Cette situation s’inscrit dans un contexte de relations commerciales tendues entre les deux parties. En 2018, l’Administration avait attribué à BTP Sud un lot d’un marché public portant sur la construction de routes territoriales à Wallis et Futuna. Ce marché, conclu pour un an et renouvelable trois fois, devait courir jusqu’en juillet 2022. Parallèlement, un différend est apparu entre les deux parties concernant des retards de paiement de l’Administration dans le cadre d’un marché de protection du littoral conclu en 2015.
Suspension des livraisons et nouveau marché
En juin 2021, BTP Sud a demandé la résiliation du marché de 2018 et l’annulation de bons de commande émis par l’Administration, invoquant la fermeture de son entreprise en raison de l’épidémie de Covid-19. Dans les faits, l’entreprise a cessé toute livraison de granulats à l’Administration jusqu’à la fin de l’année 2021. Cette situation a provoqué des retards dans plusieurs chantiers routiers. L’Administration a alors lancé en urgence un nouveau marché public pour assurer l’approvisionnement en granulats. Attribué en février 2022 à BTP Sud, ce nouveau marché s’est accompagné d’une hausse tarifaire moyenne d’environ 75%, que l’Administration a dû accepter en l’absence d’offre concurrente.

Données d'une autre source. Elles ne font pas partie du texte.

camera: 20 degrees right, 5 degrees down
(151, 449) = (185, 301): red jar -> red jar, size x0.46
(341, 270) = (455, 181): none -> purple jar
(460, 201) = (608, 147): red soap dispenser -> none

Des hausses jugées injustifiées
À l’issue de son enquête, l’Autorité de la concurrence estime que la résiliation anticipée du marché de 2018 par BTP Sud était fautive et a permis à l’entreprise d’imposer ensuite une augmentation significative de ses tarifs. L’instruction a notamment montré que l’arrêt d’activité invoqué par l’entreprise en raison de la pandémie n’avait duré que sept semaines, entre le 6 mars et le 27 avril 2021, et n’avait pas empêché la reprise des livraisons à destination de clients privés dès juillet 2021.
L’Autorité considère par ailleurs que les hausses tarifaires appliquées en 2022 ne reposaient pas sur des justifications économiques suffisantes. Les éléments fournis par l’entreprise n’expliqueraient pas l’ampleur des augmentations constatées. L’Administration a également indiqué que les prix qu’elle paie restent sensiblement supérieurs à ceux appliqués aux clients privés, alors même qu’elle constitue le principal acheteur de la société.

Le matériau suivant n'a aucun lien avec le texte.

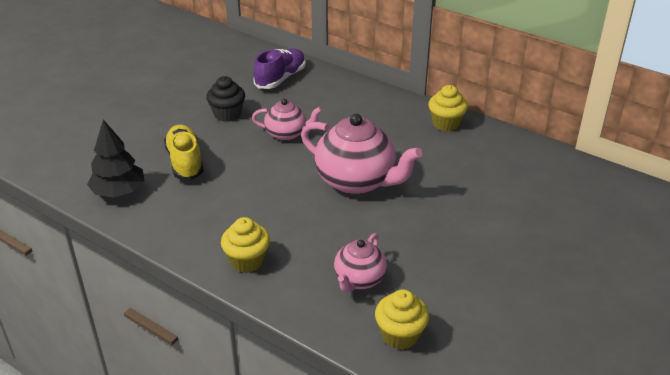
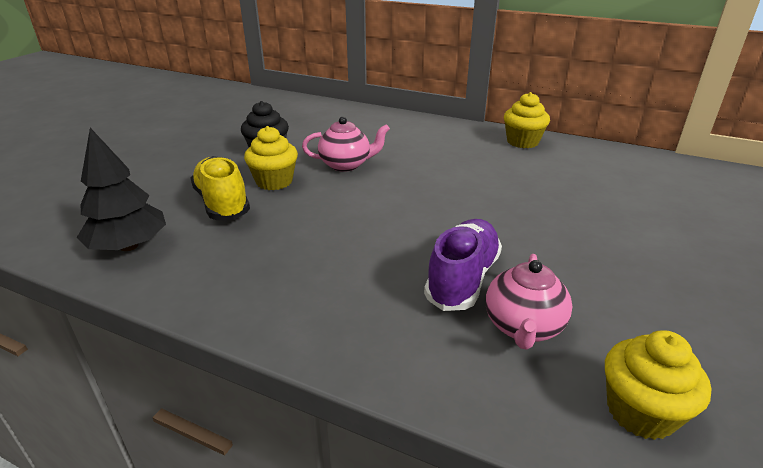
camera: 10 degrees left, 5 degrees down
(247, 261) = (341, 320): yellow cupcake -> yellow cupcake (274, 181)
(280, 78) = (321, 118): purple shoe -> purple shoe (462, 278)
(357, 181) = (453, 204): pink teapot -> none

Une stratégie pour obtenir des concessions
L’enquête a aussi mis en évidence que les hausses de prix visaient à obtenir le règlement de sommes réclamées par BTP Sud dans le cadre du marché de protection du littoral conclu en 2015. Dans un courrier adressé à l’Administration, l’entreprise indiquait être prête à revenir sur l’augmentation de ses tarifs en contrepartie de concessions, notamment le paiement des montants liés à ce différend.
Les deux parties ont finalement adopté une position commune en juin 2022 prévoyant une baisse des tarifs en échange de plusieurs concessions de l’Administration. Un protocole d’accord a ensuite été signé en juillet 2023 et rendu exécutoire par un arrêté territorial en août de la même année.
Une sanction pour abus de position dominante
Pour l’Autorité de la concurrence, ces pratiques constituent un abus de position dominante par l’imposition de conditions de transaction non équitables, en violation de l’article L.420-2 du code de commerce. L’institution estime que l’entreprise a utilisé sa position dominante pour se soustraire à ses obligations contractuelles et contraindre l’Administration à lui accorder des avantages qu’elle estimait lui être dus, en dehors des procédures légales disponibles. Les faits sanctionnés couvrent la période allant du 21 juin 2021 au 30 septembre 2023. BTP Sud se voit ainsi infliger une amende de 148 094 euros (17 672 351 Fcfp).